Question
Problem 2 Spotnika, Ltd., reported the following on its balance sheet as at December 31, 20X8: $1.50 Preferred shares, 48,000 shares outstanding $ 1,200,000 Common
Problem 2
Spotnika, Ltd., reported the following on its balance sheet as at December 31, 20X8:
$1.50 Preferred shares, 48,000 shares outstanding $ 1,200,000
Common shares, 112,500 shares issued and outstanding 3,375,000
Contributed surplus on repurchase of common shares 55,800
Retained earnings 2,580,000
Additional Information
The following information for 2019 is given below:
- There were 7,500 call options outstanding on January 1. The holder of each option was entitled to purchase two common shares at $40 each. On that date, 30% of the option holders exercised their right and purchased the shares from the company.
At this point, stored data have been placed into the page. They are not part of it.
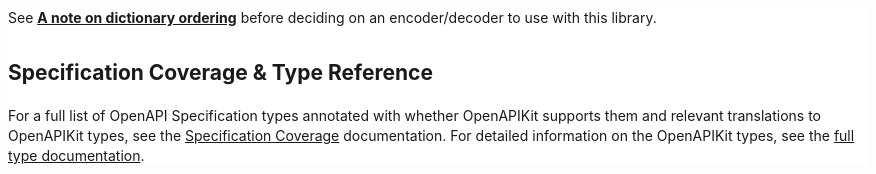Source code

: See [**A note on dictionary ordering**](#a-note-on-dictionary-ordering) before deciding on an encoder/decoder to use with this library.

## Specification Coverage & Type Reference
For a full list of OpenAPI Specification types annotated with whether OpenAPIKit supports them and relevant translations to OpenAPIKit types, see the [Specification Coverage](./documentation/specification_coverage.md) documentation. For detailed information on the OpenAPIKit types, see the [full type documentation](https://github.com/mattpolzin/OpenAPIKit/wiki).

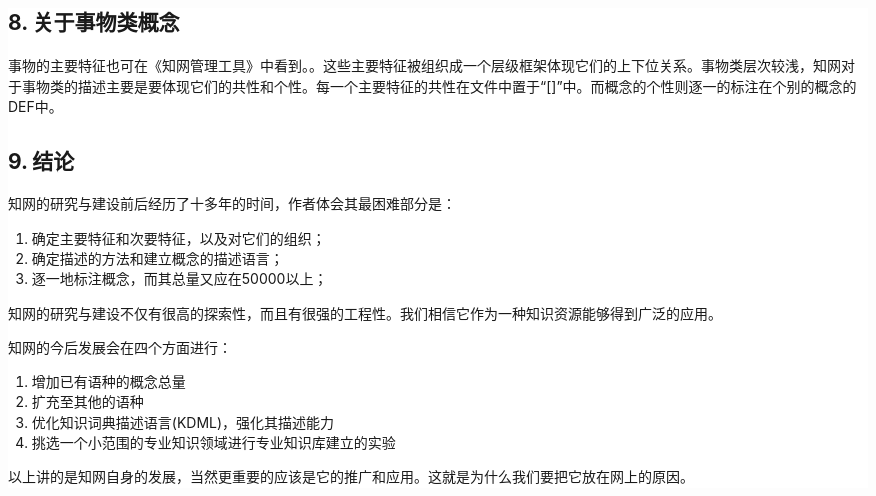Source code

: ## 8. 关于事物类概念

事物的主要特征也可在《知网管理工具》中看到。。这些主要特征被组织成一个层级框架体现它们的上下位关系。事物类层次较浅，知网对于事物类的描述主要是要体现它们的共性和个性。每一个主要特征的共性在文件中置于“[]”中。而概念的个性则逐一的标注在个别的概念的DEF中。

## 9. 结论

知网的研究与建设前后经历了十多年的时间，作者体会其最困难部分是：

1. 确定主要特征和次要特征，以及对它们的组织；
2. 确定描述的方法和建立概念的描述语言；
3. 逐一地标注概念，而其总量又应在50000以上；

知网的研究与建设不仅有很高的探索性，而且有很强的工程性。我们相信它作为一种知识资源能够得到广泛的应用。

知网的今后发展会在四个方面进行：

1. 增加已有语种的概念总量
2. 扩充至其他的语种
3. 优化知识词典描述语言(KDML)，强化其描述能力
4. 挑选一个小范围的专业知识领域进行专业知识库建立的实验

以上讲的是知网自身的发展，当然更重要的应该是它的推广和应用。这就是为什么我们要把它放在网上的原因。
- On February 1, the company issued 7,000 common shares in exchange for plant and equipment assessed at $289,000.
- On March 1, it issued common share subscriptions for 16,400 shares to be issued at $41 each. The subscribers were required to pay $21 on application as the first instalment, to be followed by $15 at the second instalment call and $5 at the final instalment call.
- On April 1, the company purchased 9,000 common shares for $34.00 per share and retired them on the same day.
- On May 1, the second instalment of $15 on the share subscription was called and payments from all subscribers were received.
- On July 1, the final instalment was called in. 400 subscribers failed to make the payment. The company issued share certificates to the remaining subscribers. Those subscribers who had failed to pay on July 1 forfeited the amount they paid on the two earlier instalments.
- The preferred shares were non-cumulative but participate in distributions in excess of a 10% dividend on the common shares. These shares had been issued several years ago when the company was incorporated. Dividends for any given year are determined on the number of shares outstanding at the end of that year. Dividends on preferred shares were last declared in 2015. The companys management wishes to offer a dividend of 14% to its common shareholders in 2019.
REQUIRED:
1. Prepare journal entries, in proper format, to record all transaction effects in items 1 to 6 as listed above.
2. Determine how much dividend should be declared in 2019 to each shareholder group.